In 1994 a British biopic named “Tom & Viv” offered up the sad story – we might call it an anti-romance – of the poet T.S. Eliot and his wife, Vivienne Haigh-Wood (played by Willem Dafoe and Miranda Richardson) who eloped in 1915.  According to the IMDB summary, the film depicts how “her longstanding gynecological and emotional problems disrupt their planned honeymoon.”  In fact, what the scene shows is that Eliot is so appalled by his wife’s menstrual condition – the sheets are awash in the results of her heavy flow – that he nearly goes into shock.  His repulsion is so great that he has to leave her for a walk on the beach where he wades fully clothed in the waves to cleanse himself.

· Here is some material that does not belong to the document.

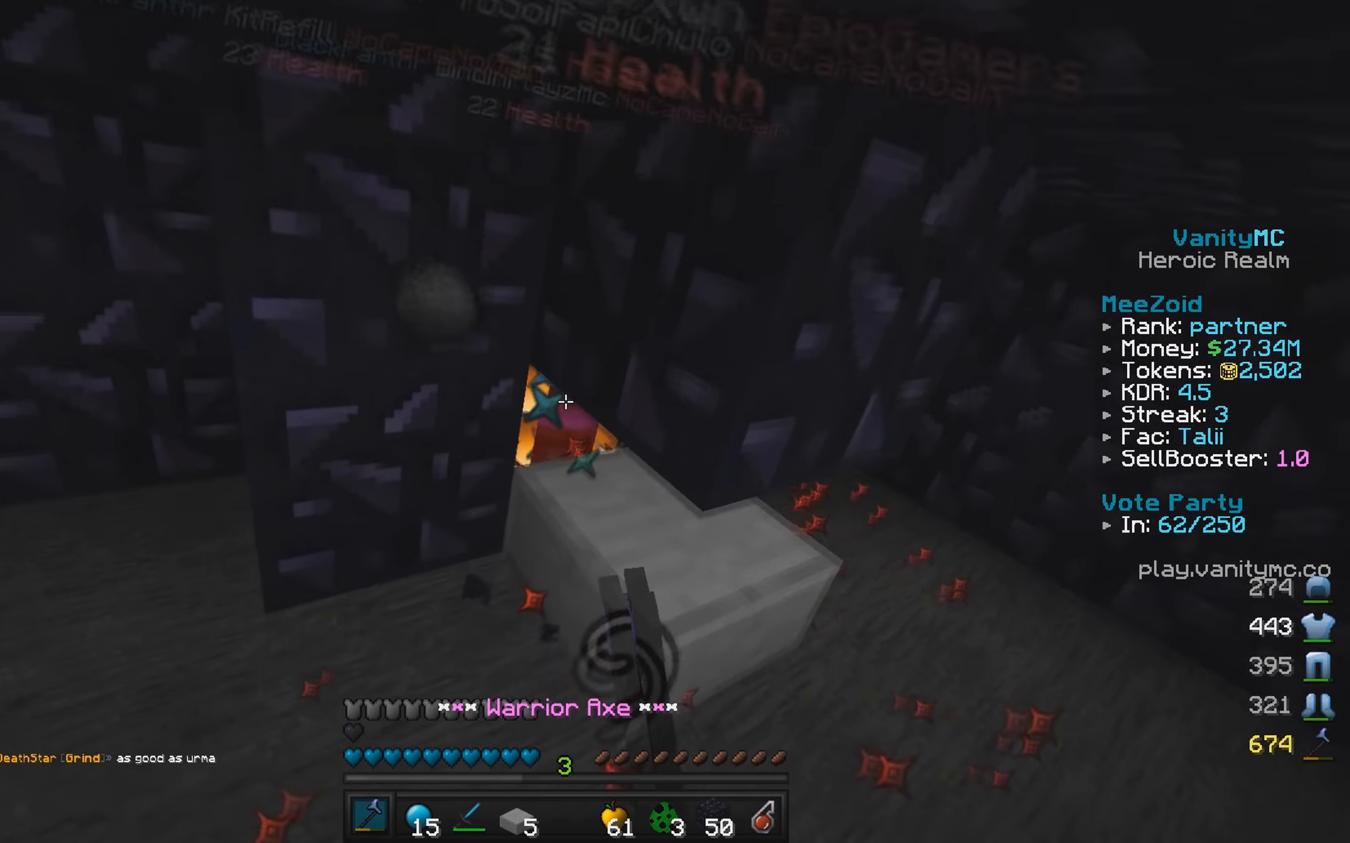
{"keys": [], "mouse": ["left"], "events": []}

The entire film consists of little more that a series of scenes in which Viv causes one embarrassing emotional fracas after another in desperate attempts to gain the affection of her increasingly alienated, cold and aloof husband.  There is little doubt that hormonal imbalances are the cause of her instability as early in the film a close mother-daughter conversation conveys the fact that she is perpetually on the brink of yet another menstrual misstep.

Eventually, Eliot has his wife committed to a mental institution where she spends the rest of her life, even after she enters menopause and, we are told and shown, she has become calm and serene.

The YouTube clip that is posted from the film does not include the crucial honeymoon bloody sheets scene but, at over eleven minutes in length, it does display quite a few of the scenes demonstrating Viv’s hormonal flare ups.  Though the film might deserve a subtitle like “Beware the Menstrual Monster,” it does give Miranda Richardson an opportunity to chew up every piece of available scenery.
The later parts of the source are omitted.